The following table calculates EBITDA and Adjusted EBITDA and reconciles these figures to the GAAP financial statement measure Net loss.

 Three Months Ended October31, Year Ended
October 31,
(Amounts in thousands) 2023   2022   2023   2022 
Net loss$(29,458) $(42,009) $(108,056) $(147,232)
Depreciation and amortization (1) 6,716   4,905   25,375   21,274 
Provision for income taxes -   325   581   819 
Other income, net (2) (4,508)  (259)          (4,724)  (319)
Gain on extinguishment of debt and finance obligations (3) -   -   (15,337)  - 
Interest income (4,731)  (2,360)  (15,795)  (3,386)
Interest expense 2,321   1,637   7,247           6,394 
EBITDA$(29,660) $(37,761) $(110,709) $(122,450)
Stock-based compensation expense            2,957              1,666            11,954              6,792 
Unrealized gain on derivative asset(4) (4,127)  -   (4,127)  - 
Legal fees incurred for a legal settlement (5) -   -   -   24,000 
Adjusted EBITDA$(30,830) $(36,095) $(102,882) $(91,658)
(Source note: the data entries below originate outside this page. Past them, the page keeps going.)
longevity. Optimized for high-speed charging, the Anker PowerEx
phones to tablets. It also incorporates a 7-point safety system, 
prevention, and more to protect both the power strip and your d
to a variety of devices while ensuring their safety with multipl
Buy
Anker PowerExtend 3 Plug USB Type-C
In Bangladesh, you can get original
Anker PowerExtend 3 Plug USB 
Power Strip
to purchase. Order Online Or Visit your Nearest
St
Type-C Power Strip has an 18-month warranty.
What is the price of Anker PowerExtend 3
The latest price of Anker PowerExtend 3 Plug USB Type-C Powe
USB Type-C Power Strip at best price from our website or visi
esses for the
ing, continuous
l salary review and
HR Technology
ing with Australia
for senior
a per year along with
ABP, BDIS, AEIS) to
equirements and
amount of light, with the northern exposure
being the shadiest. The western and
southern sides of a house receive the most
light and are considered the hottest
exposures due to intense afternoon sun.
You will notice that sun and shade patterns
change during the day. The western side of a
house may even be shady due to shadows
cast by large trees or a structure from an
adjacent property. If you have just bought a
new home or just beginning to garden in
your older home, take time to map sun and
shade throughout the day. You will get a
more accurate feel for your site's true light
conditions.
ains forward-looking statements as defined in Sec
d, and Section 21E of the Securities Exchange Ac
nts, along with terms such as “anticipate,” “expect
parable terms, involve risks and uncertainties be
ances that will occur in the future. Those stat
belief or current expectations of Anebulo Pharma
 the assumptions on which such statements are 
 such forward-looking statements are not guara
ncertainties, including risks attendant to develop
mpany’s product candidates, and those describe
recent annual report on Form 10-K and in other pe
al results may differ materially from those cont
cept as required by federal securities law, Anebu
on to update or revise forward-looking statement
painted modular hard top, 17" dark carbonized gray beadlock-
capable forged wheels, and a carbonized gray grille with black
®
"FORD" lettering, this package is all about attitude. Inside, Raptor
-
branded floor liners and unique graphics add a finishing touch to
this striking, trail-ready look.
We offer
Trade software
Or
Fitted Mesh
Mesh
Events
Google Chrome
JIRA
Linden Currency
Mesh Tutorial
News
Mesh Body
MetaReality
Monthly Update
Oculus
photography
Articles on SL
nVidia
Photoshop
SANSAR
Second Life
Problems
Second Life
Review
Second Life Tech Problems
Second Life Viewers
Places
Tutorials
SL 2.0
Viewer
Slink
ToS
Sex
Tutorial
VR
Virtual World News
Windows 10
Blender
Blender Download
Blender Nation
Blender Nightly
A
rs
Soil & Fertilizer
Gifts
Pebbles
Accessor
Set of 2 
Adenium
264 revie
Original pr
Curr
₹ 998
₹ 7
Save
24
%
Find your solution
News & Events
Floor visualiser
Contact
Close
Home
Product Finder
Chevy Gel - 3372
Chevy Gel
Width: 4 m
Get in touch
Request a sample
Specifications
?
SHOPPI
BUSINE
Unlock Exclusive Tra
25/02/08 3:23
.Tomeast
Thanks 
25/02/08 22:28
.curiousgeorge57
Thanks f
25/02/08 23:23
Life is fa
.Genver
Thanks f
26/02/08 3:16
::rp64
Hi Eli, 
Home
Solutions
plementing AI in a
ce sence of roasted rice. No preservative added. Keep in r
(1)  Includes depreciation and amortization on our Generation portfolio of $5.4 million and $20.3 million for the three months and year ended October 31, 2023, respectively, and $3.7 million and $15.5 million for the three months and year ended October 31, 2022, respectively.
    
(2)  Other income, net includes gains and losses from transactions denominated in foreign currencies, changes in fair value of derivatives, and other items incurred periodically, which are not the result of the Company’s normal business operations.
    
(3)   The gain on extinguishment of debt and finance obligations was $15.3 million for the year ended October 31, 2023 and represents a one-time gain on the payoff of the PNC Energy Capital, LLC finance obligations in conjunction with a new project financing facility entered into in May 2023.
    
(4)  The Company recorded a derivative gain of $4.1 million for the for the three months and year ended October 31, 2023. This was the result of net settling certain natural gas purchases under a previous normal purchase normal sale contract designation which resulted in a change to market-to-market accounting. There were no derivative gains or losses for the three months and year ended October 31, 2022.This gain is classified as Generation cost of sales.
    
(5)  The Company recorded legal fees of $24 million related to a legal settlement during the year ended October 31, 2022, which was recorded as an administrative and selling expense.